Resta preoccupante la qualità dell'aria specialmente nelle grandi città: la maglia nera spetta a Torino che supera i limiti giornalieri in ben 89 giorni

MeteoWeb

La situazione nazionale sull’inquinamento atmosferico è sempre preoccupante e se in alcune città la qualità dell’aria migliora, ancora per tante specialmente le più grandi, si segnalano record negativi.
Per quanto riguarda le concentrazioni di PM10, la maglia nera spetta a Torino che nel 2018 svetta al primo posto della classifica delle città per superamento dei limiti giornalieri.

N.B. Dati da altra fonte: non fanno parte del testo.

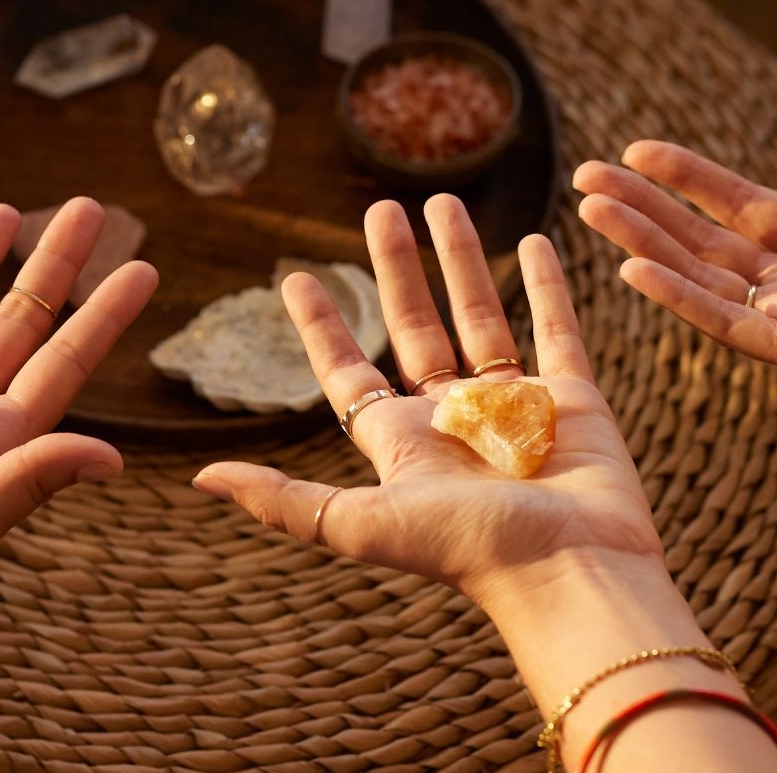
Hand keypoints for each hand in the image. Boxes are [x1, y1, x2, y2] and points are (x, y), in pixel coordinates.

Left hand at [194, 197, 663, 612]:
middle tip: (379, 207)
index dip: (323, 328)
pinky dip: (546, 285)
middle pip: (414, 325)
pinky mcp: (575, 400)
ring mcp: (516, 405)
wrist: (573, 576)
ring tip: (441, 200)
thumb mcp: (361, 524)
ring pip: (480, 314)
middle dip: (395, 267)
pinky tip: (534, 240)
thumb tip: (201, 478)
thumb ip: (284, 500)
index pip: (350, 372)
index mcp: (404, 442)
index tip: (296, 278)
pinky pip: (557, 328)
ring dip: (462, 257)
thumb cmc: (468, 551)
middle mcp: (455, 418)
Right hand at [575, 83, 776, 450]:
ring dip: (640, 240)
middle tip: (584, 177)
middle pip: (699, 237)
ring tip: (587, 207)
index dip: (686, 177)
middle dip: (641, 206)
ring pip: (696, 274)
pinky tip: (630, 269)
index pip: (737, 203)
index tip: (637, 150)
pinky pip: (724, 322)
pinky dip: (676, 297)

E’ quanto rileva il rapporto MobilitAria 2019 realizzato da Kyoto Club, istituto Atmosferico del Consiglio Nazionale delle Ricerche (CNR-IIA) in collaborazione con OPMUS ISFORT, su 14 città e aree metropolitane italiane nel periodo 2017-2018 che è stato presentato oggi.
Nel dettaglio, si sono ridotti i livelli di NO2 a Messina (-23%), Cagliari (-21%), Roma (-12%), Torino (-12%) e Bologna (-11%), rispetto all’ultima rilevazione mentre Reggio Calabria e Catania segnalano un aumento.

Inoltre rispetto ai limiti normativi le diminuzioni registrate non sono sufficienti restano fuori legge le emissioni di Milano, Roma e Torino. Per le concentrazioni medie di PM10, in diverse città è avvenuto il superamento dei limiti giornalieri (che non dovrebbero superare i 35 sforamenti l’anno). Tra queste la peggiore del 2018 è Torino (89 giorni) seguita da Milano (79), Venezia (63), Cagliari (49) e Napoli (40).